New York City, October 15, 2007 -- Moderated by Court TV journalist Ashleigh Banfield, “The Changing Definition of Date Rape” Symposium brought together John Jay students and a panel of experts for a thought-provoking, often emotional discussion.

Co-sponsored with Cosmopolitan magazine, the standing room only event was prompted by “A New Kind of Date Rape,” an article written by Washington Post reporter Laura Sessions Stepp about “gray rape” that appeared in the magazine’s September issue.

“From time to time, outside institutions approach us to engage in discussions on important, tough topics,” noted John Jay President Jeremy Travis in his welcoming remarks.  “I’m honored that Cosmopolitan asked us to put on this forum.”

The Cosmopolitan article defined gray rape as “sex that falls somewhere between consent and denial and is even more confusing than date rape because often both parties are unsure of who wanted what.”  Author Stepp observed that a typical situation would involve both parties getting drunk, having sex, and the woman subsequently being unable to remember if she said “no” — or said it forcefully enough. 

Neil Irvin, national director of Men Can Stop Rape, insisted that the phenomenon was nothing new.  “Rape is still rape,” Irvin declared, “and it does us a disservice when young men and women are confused about this.”

Factors that some identified as contributing to the “gray rape” conundrum — including drinking behavior and the emergence of a “hook-up culture” — were dismissed by anti-violence activist Joe Samalin and others as red herrings.  “It lessens men’s ability to understand the word ‘no.’ We still need to hold a lot more men accountable for their actions,” stressed Samalin.

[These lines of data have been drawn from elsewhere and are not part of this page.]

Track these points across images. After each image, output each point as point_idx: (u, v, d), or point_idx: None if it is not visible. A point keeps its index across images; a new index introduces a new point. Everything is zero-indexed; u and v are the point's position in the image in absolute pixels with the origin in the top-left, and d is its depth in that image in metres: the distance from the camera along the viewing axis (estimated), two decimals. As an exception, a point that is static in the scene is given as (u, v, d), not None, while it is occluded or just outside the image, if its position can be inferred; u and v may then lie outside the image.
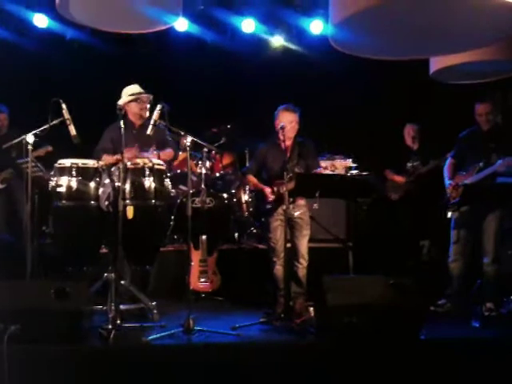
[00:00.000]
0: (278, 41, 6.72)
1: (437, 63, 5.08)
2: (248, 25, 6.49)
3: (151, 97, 4.68)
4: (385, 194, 6.15)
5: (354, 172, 5.68)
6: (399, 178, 6.04)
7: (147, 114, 4.62)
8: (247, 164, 5.86)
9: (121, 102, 4.54)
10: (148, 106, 4.63)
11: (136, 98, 4.62)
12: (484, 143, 4.67)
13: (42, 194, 4.62)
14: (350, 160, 4.77)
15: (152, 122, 4.13)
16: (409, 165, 6.00)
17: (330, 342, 3.69)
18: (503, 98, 6.42)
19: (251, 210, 6.01)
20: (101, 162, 4.36)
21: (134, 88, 4.68)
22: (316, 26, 6.49)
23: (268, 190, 4.53)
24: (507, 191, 4.40)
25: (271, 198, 4.50)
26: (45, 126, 4.19)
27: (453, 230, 4.75)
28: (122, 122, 3.97)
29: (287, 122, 4.47)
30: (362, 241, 5.66)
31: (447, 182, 4.86)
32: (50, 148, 5.32)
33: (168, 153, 4.75)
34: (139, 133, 4.64)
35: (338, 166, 4.48)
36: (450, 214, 4.76)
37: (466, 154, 4.83)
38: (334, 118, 6.64)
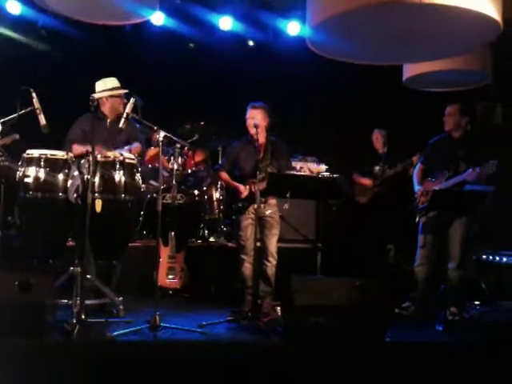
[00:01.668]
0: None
1: (410, 70, 5.17)
2: (225, 23, 6.48)
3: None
4: (353, 198, 6.22)
5: (325, 174, 5.73)
6: (367, 181, 6.12)
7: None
8: (220, 162, 5.85)
9: (100, 95, 4.47)
10: (125, 100, 4.55)
11: (117, 94, 4.55)
12: (453, 151, 4.76)
13: (9, 184, 4.51)
14: (324, 165, 4.83)
15: (124, 115, 4.09)
16: (377, 168, 6.09)
17: (295, 342, 3.71)
18: (472, 107, 6.57)
19: (222, 207, 6.01)
20: (70, 154, 4.29)
21: (113, 81, 4.60)
22: (293, 28, 6.52)
23: (241, 187, 4.52)
24: (474, 199, 4.49)
25: (244, 195, 4.50)
26: (13, 115, 4.09)
27: (420, 235, 4.83)
28: (94, 114, 3.91)
29: (250, 118, 4.51)
30: (331, 242, 5.71)
31: (416, 187, 4.94)
32: (16, 136, 5.19)
33: (137, 147, 4.71)
34: (111, 126, 4.58)
35: (314, 170, 4.52)
36: (417, 219, 4.84)
37: (435, 160, 4.92)
38: (306, 118, 6.70)
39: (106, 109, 4.64)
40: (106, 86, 4.56)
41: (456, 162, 4.68)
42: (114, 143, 4.54)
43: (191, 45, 6.81)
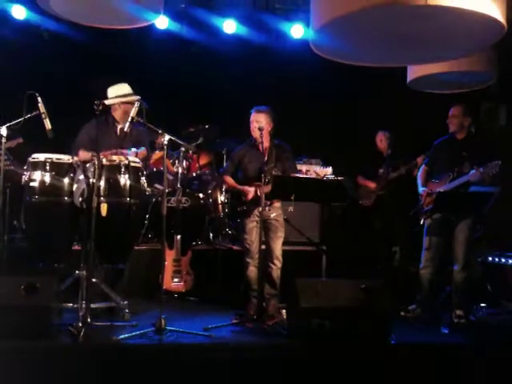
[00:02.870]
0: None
1: (414, 72, 5.17)
2: (229, 26, 6.49)
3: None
4: (357, 200, 6.22)
5: (330, 177, 5.74)
6: (371, 184, 6.11)
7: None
8: (224, 164, 5.86)
9: (113, 102, 4.50)
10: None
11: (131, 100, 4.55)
12: (457, 152, 4.74)
13: (14, 187, 4.54)
14: (330, 168, 4.81)
15: (129, 119, 4.10)
16: (381, 171, 6.08)
17: (301, 345, 3.71)
18: (476, 108, 6.56)
19: (227, 210, 6.01)
20: (75, 158, 4.31)
21: (126, 88, 4.61)
22: (297, 30, 6.53)
23: (248, 188, 4.53)
24: (479, 200, 4.47)
25: (250, 196, 4.50)
26: (19, 119, 4.11)
27: (425, 237, 4.81)
28: (101, 119, 3.91)
29: (254, 121, 4.51)
30: (336, 245, 5.71)
31: (420, 189, 4.93)
32: (20, 140, 5.23)
33: (143, 152, 4.73)
34: (121, 132, 4.61)
35: (320, 173, 4.52)
36: (422, 221, 4.83)
37: (439, 161, 4.91)
38: (310, 121, 6.70)
39: (117, 114, 4.66)
40: (119, 92, 4.58)
41: (460, 164, 4.66)
42: (122, 148, 4.56)
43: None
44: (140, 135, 4.71)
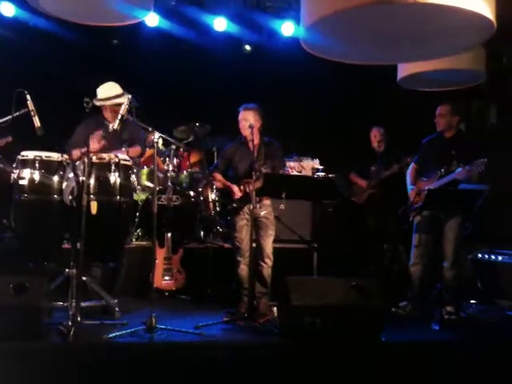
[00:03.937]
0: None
1: (404, 70, 5.18)
2: (220, 23, 6.48)
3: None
4: (350, 198, 6.22)
5: (321, 174, 5.74)
6: (362, 182, 6.11)
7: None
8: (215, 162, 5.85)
9: (102, 103, 4.47)
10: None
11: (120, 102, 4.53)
12: (446, 150, 4.75)
13: (3, 186, 4.50)
14: (317, 161, 4.79)
15: (119, 116, 4.08)
16: (373, 168, 6.08)
17: (292, 343, 3.71)
18: (466, 106, 6.59)
19: (218, 208, 6.00)
20: (65, 156, 4.28)
21: (115, 88, 4.58)
22: (287, 28, 6.53)
23: (235, 188, 4.54)
24: (468, 197, 4.49)
25: (238, 195, 4.51)
26: (8, 117, 4.08)
27: (414, 234, 4.84)
28: (93, 118, 3.90)
29: (243, 119, 4.52)
30: (327, 242, 5.71)
31: (410, 186, 4.95)
32: (10, 138, 5.20)
33: (136, 150, 4.71)
34: (113, 131, 4.59)
35: (306, 166, 4.51)
36: (411, 219, 4.84)
37: (428, 159, 4.93)
38: (302, 119, 6.70)
39: (107, 115, 4.65)
40: (107, 93, 4.55)
41: (448, 162, 4.68)
42: (115, 147, 4.54)
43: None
44: (134, 133, 4.69)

A specialist in intimate-partner violence, Professor Chitra Raghavan of John Jay’s psychology department took exception to the Cosmopolitan article’s assertion that women have been empowered to pursue their sexuality.  “What’s happened is that women are not legislated anymore,” noted Raghavan.  “There’s a huge difference for it to be legal for women to pursue sex and for it to be socially acceptable for women to pursue sex.”

According to Raghavan, “studies have shown that women’s sexual interactions do not change significantly if they have been drinking.  Bringing alcohol into the discussion is characteristic of the tendency to blame women in sexual assault cases.  We blame alcohol, or the hookup culture, rather than the perpetrator.”

“Women under the influence of alcohol don’t communicate any differently from those who are sober,” asserted Katie Gentile, director of John Jay Women’s Center.  “Rape is the least falsely reported crime, and the hardest to convict.”  She cited a Massachusetts study that found “men use alcohol all the time to ply their dates to them to be submissive enough to get raped.”

Panelist Linda Fairstein, former prosecutor in charge of the sex crimes unit for the Manhattan district attorney’s office for 25 years, maintained that in the criminal justice system there’s no such thing as gray rape.  “Gray rape is not a new term and not a new experience,” remarked Fairstein.  “It’s always been my job in law enforcement to separate out the facts.  Every case has to be looked at carefully — and differently.”

“It can still be rape if a woman doesn’t say no but still doesn’t say yes,” commented panelist Robert Laurino, chief assistant prosecutor in Essex County, NJ.  He pointed to what he saw as a larger question in such cases, namely the recreational use of drugs and alcohol, which he said has started to reach the proportions of a “public health crisis.”

According to one study cited by Laurino, 40 percent of women who are examined for sexual assault, admitted that they used drugs or alcohol.  “Predators use alcohol strategically,” Laurino continued, “because they know it’s going to impair the credibility of the victim.”

Pointing to the prevailing culture of masculinity, Irvin of Men Can Stop Rape added that teaching men what to think and do regarding sexual assault is more valuable than teaching women how to deal with it.

“We live in a man’s world and women don’t know they have the right to say no,” pointed out one female student.  “It’s important for women not to blame ourselves,” said another student.  “It’s about men’s accountability.”